_QUOTED PASSAGE_:
══════════

We know very little about Julian of Norwich. You can tell this a few minutes into Janina Ramirez’s documentary on the fourteenth-century mystic. She travels to the British Museum to see a crucifix in the style of one Julian might have seen when she had the kind of visions written about in Revelations of Divine Love, the first book written in English by a woman. The link to Julian’s work is just as tenuous as it sounds.
The programme does not discuss much about the contents of the book. There are a couple of interviews with academics who underline the significance and excellence of Julian’s work. Rowan Williams (remember him?) pops up to give a theological perspective. Apparently Julian of Norwich’s work is not naively optimistic; instead she just believes that God will make everything alright in the end. I am guessing that the work is a little bit more sophisticated than this and difficult to summarise for an post-teatime documentary on public broadcasting.
When you get to the rather desperate seeking out of the cross, twenty minutes in, you wonder just how Ramirez is going to stretch this documentary out for an hour. Instead the programme becomes a fascinating study of preserving and recording texts in an oppressive society.

══════════

_MATERIAL SUPPLIED_:
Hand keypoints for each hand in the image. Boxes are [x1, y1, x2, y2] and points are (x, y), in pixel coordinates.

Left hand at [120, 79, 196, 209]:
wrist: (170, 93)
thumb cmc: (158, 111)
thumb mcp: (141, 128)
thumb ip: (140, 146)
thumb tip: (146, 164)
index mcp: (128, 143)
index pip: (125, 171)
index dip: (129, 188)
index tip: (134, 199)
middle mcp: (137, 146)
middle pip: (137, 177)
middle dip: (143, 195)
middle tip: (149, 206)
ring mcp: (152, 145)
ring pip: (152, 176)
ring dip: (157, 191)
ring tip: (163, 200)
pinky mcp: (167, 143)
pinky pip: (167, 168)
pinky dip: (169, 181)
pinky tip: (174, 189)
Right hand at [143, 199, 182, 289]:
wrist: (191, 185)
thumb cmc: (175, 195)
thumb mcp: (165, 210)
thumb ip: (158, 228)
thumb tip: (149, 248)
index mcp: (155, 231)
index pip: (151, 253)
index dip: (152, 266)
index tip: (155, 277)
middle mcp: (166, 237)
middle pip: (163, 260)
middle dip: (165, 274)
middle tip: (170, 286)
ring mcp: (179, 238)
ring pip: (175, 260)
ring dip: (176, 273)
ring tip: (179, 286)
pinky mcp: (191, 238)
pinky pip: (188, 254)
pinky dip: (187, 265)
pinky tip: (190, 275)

══════════

_EXERCISE_:
According to the documentary review, what distinction does Revelations of Divine Love hold? The rows have no connection to the documentary review.

_REPLY_:
It was the first book written in English by a woman.